Abstract

The purpose of this paper is to discuss the role of financial practice in the development of mathematics as applied in human judgement. The basis of the paper is in historical research from the 1990s that argues that the monetisation of western commerce, which abstracted value into quantified price, was synthesised with scholastic analysis resulting in a “mathematical mechanistic world picture” that led to the widespread use of mathematics in science from the seventeenth century. An aspect of this process was the quantification of chance that led to the development of mathematical probability, the branch of mathematics most relevant to judgement and the focus of this paper. Ideas from this historical research are related to the fundamental theorem of asset pricing (FTAP), the foundational theory of contemporary financial mathematics. The paper observes that vestiges of medieval scholastic attitudes to financial ethics can be discerned in the FTAP, offering a novel interpretation of the mathematical theorem. The paper then considers the Dutch book argument (DBA), the most popular justification for subjective probability.

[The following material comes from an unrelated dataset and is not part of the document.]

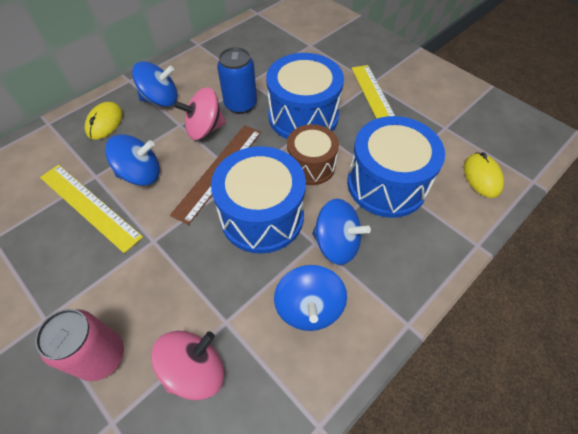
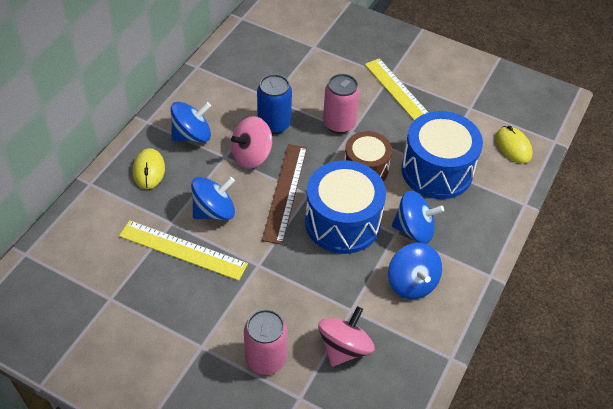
camera: 20 degrees left, 5 degrees down
blue drum [266,53,344,139] -> pink can [323,74,360,134]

The paper’s main contribution is in describing the significance of financial practice in validating the DBA and the paper explains how the FTAP addresses some criticisms of how the DBA represents beliefs. The conclusions emphasise the distinction between pure and practical reasoning and that this should be mirrored in a distinction between the mathematics of physica and practica. This point is important as mathematics is becoming more widespread in modelling, and directing, social systems.